I’m a writer. For the past few months, I’ve been working on a Young Adult book that tackles many things, including anti-Semitism, Islamophobia, politics, etc. When I began writing the book I knew very little about the world past my own experiences, but that was kind of the point. I was writing the perspective of a Jewish teenage character just like myself, one who had never faced anti-Semitism.

But it’s a novel, so I had to give him an inciting incident, one of cruel hate, something powerful enough to open his eyes and question what’s happening around him. I was researching and learning about the world with him, but there was one key difference: I had no inciting incident.

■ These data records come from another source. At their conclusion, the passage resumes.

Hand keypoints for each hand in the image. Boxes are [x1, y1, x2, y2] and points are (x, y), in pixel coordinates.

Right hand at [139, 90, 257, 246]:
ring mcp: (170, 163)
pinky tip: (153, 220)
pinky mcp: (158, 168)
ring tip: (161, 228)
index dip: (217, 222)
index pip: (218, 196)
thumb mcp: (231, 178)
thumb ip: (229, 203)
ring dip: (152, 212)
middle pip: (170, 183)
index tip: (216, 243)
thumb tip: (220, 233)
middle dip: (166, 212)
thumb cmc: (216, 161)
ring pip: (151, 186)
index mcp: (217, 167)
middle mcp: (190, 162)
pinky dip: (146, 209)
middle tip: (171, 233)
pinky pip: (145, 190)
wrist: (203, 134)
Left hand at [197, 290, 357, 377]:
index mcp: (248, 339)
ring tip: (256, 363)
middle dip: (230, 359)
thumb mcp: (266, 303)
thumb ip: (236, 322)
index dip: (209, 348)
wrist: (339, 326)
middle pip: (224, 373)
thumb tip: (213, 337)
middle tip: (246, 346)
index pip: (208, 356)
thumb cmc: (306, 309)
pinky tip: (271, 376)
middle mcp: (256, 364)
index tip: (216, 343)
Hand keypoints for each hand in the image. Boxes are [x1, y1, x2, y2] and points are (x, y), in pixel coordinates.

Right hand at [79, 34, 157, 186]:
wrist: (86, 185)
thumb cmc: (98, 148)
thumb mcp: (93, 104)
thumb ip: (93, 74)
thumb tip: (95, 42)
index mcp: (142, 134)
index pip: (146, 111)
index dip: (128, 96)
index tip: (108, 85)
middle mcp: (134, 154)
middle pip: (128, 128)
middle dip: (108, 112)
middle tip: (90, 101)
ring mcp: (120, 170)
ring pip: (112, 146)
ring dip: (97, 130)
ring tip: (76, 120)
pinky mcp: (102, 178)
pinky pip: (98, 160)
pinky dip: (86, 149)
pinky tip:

But when those volley of death threats were sent my way, I had to take a step back — because I never imagined when starting the book that our two worlds would merge so succinctly, that suddenly now I’m not just tackling anti-Semitism for others — I’m tackling it for myself.

“A lot of people say Trump isn’t really racist. A lot of people say he’s just doing it to get votes. A lot of people don’t understand that’s just as dangerous ...”

For months now, I’ve been asking how any minority or any marginalized group supports Donald Trump. Any woman, any POC, any person of the LGBTQA+ community, any Muslim, any Jew. He has threatened us all; he has condoned his supporters threatening us all. For months now, I’ve been actively pointing out the hate and the dangers we face under a Trump presidency.

And then on the day Elie Wiesel died, the hate pivoted to me.

A lot of people say Trump isn’t really racist. A lot of people say he’s just doing it to get votes. A lot of people don’t understand that’s just as dangerous — he’s created a toxic atmosphere where death threats from white supremacists are the new norm.

So I ask again — I plead again — take a step back and look at what you’re voting for before you accidentally vote against yourself.